Wie liberal ist … das „Land of the Free“?
Als ich diese Rubrik im Materie-Newsletter angekündigt habe, musste ich ein Symbolbild für Freiheit suchen. Ich konnte mich zwischen jungen Frauen in enthusiastischen Posen auf Berggipfeln entscheiden, wenn es um „Freedom“ geht – oder für die Freiheitsstatue, wenn es um „Liberty“ geht.
Ich habe die Freiheitsstatue genommen. Und direkt gedacht: Darüber werden wir reden müssen.
Denn die USA sehen sich zwar gerne als „Land of the Free“ – aber ich würde da bei allem Respekt stark widersprechen.
Aber das ist eigentlich ein Dealbreaker, fällt mir auf. Wenn die Freiheitsstatue dort steht, die Hymne und der inoffizielle Titel des Landes die Freiheit beinhalten und dieses Wort dort so eine entscheidende Rolle einnimmt – wie kommt man zur Behauptung, dass die USA nicht liberal sein könnten?
Dazu kommt noch, dass man damit als Österreicher vorsichtig sein muss. Die Geschichte der USA mag auch unrühmlich sein, aber immerhin haben sie das vergangene Jahrhundert damit verbracht, die größten Bedrohungen gegen die Freiheit zu besiegen: den Faschismus und den Kommunismus. Wahrscheinlich sollte ich also einfach dankbar sein, mich nochmal neu ransetzen und die Frage überdenken.
Ich hätte diesen Artikel ja auch einfach anders nennen können. „Wie liberal ist“, kombiniert mit einem bestimmenden Element aus der freisten Nation der Welt. Ich bin damit noch nicht fertig, aber gehen wir es doch einfach mal als Gedankenspiel durch, oder?

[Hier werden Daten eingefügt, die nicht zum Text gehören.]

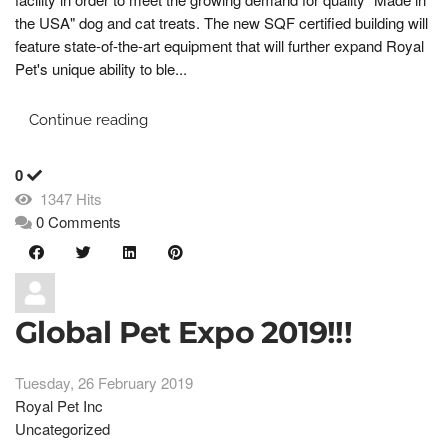
the USA" dog and cat treats. The new SQF certified building will
feature state-of-the-art equipment that will further expand Royal
Pet's unique ability to ble...
Continue reading
0
1347 Hits
0 Comments
Global Pet Expo 2019!!!
Tuesday, 26 February 2019
Royal Pet Inc
Uncategorized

Wie liberal ist es, wenn man sich medizinische Grundversorgung leisten können muss? Wie liberal ist es, wenn Menschen deshalb lieber einfach keine medizinische Versorgung in Anspruch nehmen, Ärzt:innen misstrauen oder einfach das Taxi ins Krankenhaus nehmen, weil sie sich die Rettung nicht leisten können?
Wie liberal ist es, wenn jeder eine Waffe kaufen kann? Im Sinne eines „liberalen Waffenrechts“ sicher sehr – aber sind die Opfer bei den zahlreichen School Shootings, auf die sich Schüler:innen schon aktiv vorbereiten müssen, wirklich so viel besser als, sagen wir, konservativ getötete Kinder? Und Nebenfrage: Wäre das Recht auf Leben nicht auch liberal?
Wie liberal ist es, wenn religiöse Gruppierungen einen enormen Einfluss auf die Politik haben? Gerade bei den Republikanern sieht man immer wieder den Einfluss der Evangelikalen. Es sei jedem unbenommen, die eigene Religion zu leben – aber wenn es z.B. um das Recht auf Abtreibung geht, baden andere die Konsequenzen dieses Glaubens aus. Wie liberal wäre es eigentlich, eine:n Atheist:in ins Weiße Haus zu wählen? Wahrscheinlich ist es jedenfalls nicht, wenn man die US-Bevölkerung fragt.
Wie liberal ist es, wenn die Politik massiv von Spenden abhängig und dabei auf das Kapital von Konzernen und Lobbygruppen angewiesen ist? Man könnte jetzt sagen: Markt regelt. Aber wenn im Kongress jemand sitzt, der nebenbei noch mit Aktien ein Geschäft damit machen kann, wie er das Land lenkt, ist das vermutlich nicht im besten Interesse der Bevölkerung.
Und wie liberal ist eigentlich ein Zweiparteiensystem, bei dem sich beide Parteien in wesentlichen Punkten einig sind? Wie liberal ist eine Wahl, bei der die entscheidenden Themen politische Korrektheit, das Waffenrecht, Abtreibung und die „Frage“ sind, ob der menschengemachte Klimawandel existiert?
Aber hey: Immerhin haben die USA geringe Steuern, in manchen Bundesstaaten gibt es sogar eine Flat Tax. Wir haben mehr Angebot im Supermarkt, und das ist auch gar nicht so schlimm, wenn einem Lebensmittelqualität egal ist. Und coole Erfindungen kommen auch von dort, vor allem weil die großen Tech-Unternehmen dort geringe bis gar keine Steuern zahlen.
Manchen mag das reichen, um die USA als liberal zu bezeichnen. Aber ich würde darüber gerne noch ein bisschen nachdenken. Zumindest, bis ich die richtige Frage gefunden habe.